Demonstrating the incapacity of privately-owned health care to respond with anything but greed to the pandemic, HCA received almost $1 billion in bailout funds set aside for the hospital industry by the federal government, part of the economic stimulus package misnamed the CARES Act. Many hospital chains continue to lay off or cut the pay of workers while compensating their executives with millions. Collectively, the hospital chains are sitting on billions of dollars of cash reserves. HCA earned more than $7 billion in profits over the last two years and its CEO made $26 million in 2019. The company is worth $36 billion.

The CEO at HCA, Samuel Hazen, has responded to criticisms of penny-pinching by donating two months’ salary toward a fund to help furloughed workers. This amounts to $237,000, less than 1 percent of his $26 million annual pay.

Erin McIntosh, a nurse and member of SEIU Local 121RN, told the Guardian: “When the pandemic hit, I thought HCA, our hospital, would be revving up the resources, that we would have more resources, more staff. But unfortunately it was the opposite. They started making cuts, and we’re working with skeleton crews. We’re being cut to the bare minimum.”

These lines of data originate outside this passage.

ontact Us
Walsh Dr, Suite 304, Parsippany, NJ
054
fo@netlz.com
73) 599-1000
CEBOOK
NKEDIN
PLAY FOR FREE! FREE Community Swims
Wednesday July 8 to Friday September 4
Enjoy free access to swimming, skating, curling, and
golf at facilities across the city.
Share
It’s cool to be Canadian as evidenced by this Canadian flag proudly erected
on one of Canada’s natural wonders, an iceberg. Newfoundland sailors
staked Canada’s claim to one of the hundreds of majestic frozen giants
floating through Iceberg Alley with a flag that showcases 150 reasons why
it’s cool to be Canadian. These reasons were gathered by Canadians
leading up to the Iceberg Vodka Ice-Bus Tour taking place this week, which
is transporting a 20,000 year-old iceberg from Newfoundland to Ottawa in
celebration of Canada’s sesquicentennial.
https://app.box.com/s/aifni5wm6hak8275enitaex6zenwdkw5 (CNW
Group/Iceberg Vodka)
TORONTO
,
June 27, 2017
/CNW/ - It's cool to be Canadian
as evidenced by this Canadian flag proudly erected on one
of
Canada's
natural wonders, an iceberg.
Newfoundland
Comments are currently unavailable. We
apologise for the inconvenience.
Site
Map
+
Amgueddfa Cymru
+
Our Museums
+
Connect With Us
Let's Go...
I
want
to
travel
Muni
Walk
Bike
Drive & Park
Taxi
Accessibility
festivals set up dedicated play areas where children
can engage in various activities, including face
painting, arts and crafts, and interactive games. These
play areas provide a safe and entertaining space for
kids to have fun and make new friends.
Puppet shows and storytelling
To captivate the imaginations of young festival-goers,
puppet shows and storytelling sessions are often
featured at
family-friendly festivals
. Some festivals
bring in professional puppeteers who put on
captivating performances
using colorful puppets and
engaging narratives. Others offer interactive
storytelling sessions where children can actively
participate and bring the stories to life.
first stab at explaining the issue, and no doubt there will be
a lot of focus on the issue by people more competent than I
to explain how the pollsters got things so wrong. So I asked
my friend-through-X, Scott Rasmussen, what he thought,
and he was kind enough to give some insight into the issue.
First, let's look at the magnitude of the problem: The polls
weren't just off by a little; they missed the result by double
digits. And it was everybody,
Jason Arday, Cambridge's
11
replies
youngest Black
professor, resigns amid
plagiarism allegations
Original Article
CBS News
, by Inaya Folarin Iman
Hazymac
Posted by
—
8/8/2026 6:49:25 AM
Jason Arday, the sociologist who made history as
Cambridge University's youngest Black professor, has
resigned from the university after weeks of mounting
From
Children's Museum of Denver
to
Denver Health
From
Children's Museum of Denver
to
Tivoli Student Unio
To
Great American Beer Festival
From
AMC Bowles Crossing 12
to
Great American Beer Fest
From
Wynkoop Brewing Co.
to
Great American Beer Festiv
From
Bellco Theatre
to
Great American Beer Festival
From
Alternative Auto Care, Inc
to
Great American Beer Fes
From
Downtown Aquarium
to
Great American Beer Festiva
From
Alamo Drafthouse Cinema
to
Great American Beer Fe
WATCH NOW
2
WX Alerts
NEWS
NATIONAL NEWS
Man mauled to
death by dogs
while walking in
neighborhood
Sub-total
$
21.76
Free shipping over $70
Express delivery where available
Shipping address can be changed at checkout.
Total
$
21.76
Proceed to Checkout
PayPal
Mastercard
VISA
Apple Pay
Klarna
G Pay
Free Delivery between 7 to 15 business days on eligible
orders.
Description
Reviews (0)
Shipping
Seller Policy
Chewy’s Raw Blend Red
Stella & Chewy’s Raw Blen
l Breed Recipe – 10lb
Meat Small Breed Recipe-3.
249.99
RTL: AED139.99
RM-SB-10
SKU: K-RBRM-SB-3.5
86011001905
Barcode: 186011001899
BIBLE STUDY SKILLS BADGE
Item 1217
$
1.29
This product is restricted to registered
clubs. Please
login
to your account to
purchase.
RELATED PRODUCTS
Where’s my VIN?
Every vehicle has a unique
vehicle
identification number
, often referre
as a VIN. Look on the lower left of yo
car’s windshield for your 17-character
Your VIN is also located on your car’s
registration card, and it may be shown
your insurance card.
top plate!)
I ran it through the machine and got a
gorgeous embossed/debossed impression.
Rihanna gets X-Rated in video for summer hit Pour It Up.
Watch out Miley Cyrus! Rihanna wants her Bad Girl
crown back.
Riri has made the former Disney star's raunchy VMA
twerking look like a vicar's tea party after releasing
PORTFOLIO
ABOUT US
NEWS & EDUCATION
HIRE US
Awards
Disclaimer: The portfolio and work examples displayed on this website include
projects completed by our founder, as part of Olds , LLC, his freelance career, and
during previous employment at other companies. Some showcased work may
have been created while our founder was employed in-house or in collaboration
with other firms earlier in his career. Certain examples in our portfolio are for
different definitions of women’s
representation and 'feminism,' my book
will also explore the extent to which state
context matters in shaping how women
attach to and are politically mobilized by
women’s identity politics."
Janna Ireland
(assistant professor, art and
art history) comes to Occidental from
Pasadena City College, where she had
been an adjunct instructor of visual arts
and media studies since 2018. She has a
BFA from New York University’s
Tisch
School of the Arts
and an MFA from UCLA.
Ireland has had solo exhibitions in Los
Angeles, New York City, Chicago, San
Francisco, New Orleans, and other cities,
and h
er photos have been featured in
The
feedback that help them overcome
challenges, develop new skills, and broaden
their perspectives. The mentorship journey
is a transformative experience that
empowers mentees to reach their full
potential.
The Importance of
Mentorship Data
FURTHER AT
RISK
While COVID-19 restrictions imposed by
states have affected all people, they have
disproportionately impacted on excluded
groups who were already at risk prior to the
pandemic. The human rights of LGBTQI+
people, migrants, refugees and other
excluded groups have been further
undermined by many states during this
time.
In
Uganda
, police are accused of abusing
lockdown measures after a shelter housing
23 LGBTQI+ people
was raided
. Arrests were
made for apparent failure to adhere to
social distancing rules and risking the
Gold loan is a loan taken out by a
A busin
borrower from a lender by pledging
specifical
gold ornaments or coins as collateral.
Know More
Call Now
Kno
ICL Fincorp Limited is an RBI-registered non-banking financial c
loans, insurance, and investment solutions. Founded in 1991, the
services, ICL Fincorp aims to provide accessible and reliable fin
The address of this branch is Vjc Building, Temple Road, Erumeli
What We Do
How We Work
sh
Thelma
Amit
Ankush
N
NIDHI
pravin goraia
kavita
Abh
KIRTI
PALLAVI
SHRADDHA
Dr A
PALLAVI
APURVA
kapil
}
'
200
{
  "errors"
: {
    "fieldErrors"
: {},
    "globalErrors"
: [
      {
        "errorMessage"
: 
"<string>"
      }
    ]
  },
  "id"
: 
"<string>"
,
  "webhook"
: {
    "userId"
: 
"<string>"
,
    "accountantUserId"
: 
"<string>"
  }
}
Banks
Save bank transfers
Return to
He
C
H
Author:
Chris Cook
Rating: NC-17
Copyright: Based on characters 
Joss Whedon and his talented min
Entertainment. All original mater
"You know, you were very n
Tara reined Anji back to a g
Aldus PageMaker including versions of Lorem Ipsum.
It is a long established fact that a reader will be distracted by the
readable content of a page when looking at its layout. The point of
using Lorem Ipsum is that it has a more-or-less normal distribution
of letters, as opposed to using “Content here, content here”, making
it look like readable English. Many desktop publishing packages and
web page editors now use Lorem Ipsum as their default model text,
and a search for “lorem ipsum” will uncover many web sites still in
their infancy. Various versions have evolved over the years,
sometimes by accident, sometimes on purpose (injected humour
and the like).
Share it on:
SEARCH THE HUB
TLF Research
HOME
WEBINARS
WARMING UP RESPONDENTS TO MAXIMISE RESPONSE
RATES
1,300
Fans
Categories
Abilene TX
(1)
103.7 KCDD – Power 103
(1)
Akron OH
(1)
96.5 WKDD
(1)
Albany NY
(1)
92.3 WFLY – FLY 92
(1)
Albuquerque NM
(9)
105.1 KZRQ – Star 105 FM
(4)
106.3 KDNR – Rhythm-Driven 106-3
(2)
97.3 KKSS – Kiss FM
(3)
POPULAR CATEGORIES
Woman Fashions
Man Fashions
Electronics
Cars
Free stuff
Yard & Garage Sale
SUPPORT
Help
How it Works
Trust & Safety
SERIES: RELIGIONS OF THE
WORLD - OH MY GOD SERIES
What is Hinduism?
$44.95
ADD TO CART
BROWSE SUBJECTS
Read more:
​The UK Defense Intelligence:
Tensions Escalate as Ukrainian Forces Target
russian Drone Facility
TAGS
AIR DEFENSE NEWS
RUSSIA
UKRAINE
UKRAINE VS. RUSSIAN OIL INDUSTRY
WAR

The union and the hospital reached an agreement last year that capped the number of patients per nurse. The number ranges from two to five patients. That agreement expired on May 31, forcing nurses to take on additional patients as well as other tasks such as housekeeping.

Although the Riverside Community Hospital has not laid off or furloughed any workers because of COVID-19, they have stopped calling in per diem nurses, who typically fill the schedule by working only one day a week. The hospital has also started a pandemic pay program, which pays nurses 70 percent of their regular pay for hours not worked. However, it requires them to be on call.

The SEIU intends to end the walkout after 10 days, whether or not its conditions are met. Nurses looking to protect their patients and themselves must reject the straitjacket being imposed by the union bureaucracy. Just last week, SEIU Local 1,000 accepted an 11 percent pay cut demanded by California’s Democratic governor, Gavin Newsom, affecting 96,000 nurses, custodians and administrators employed by the state.

To carry the fight forward, nurses should take the struggle into their own hands by forming rank-and-file committees, independent of the unions, to demand full protective gear and equipment, full compensation for all staff and no furloughing of workers. This must be combined with a political fight to unite all sections of workers in opposition to the corporations and the government, and demand the replacement of for-profit medicine with a socialized system to provide free, equal and high quality health care for all.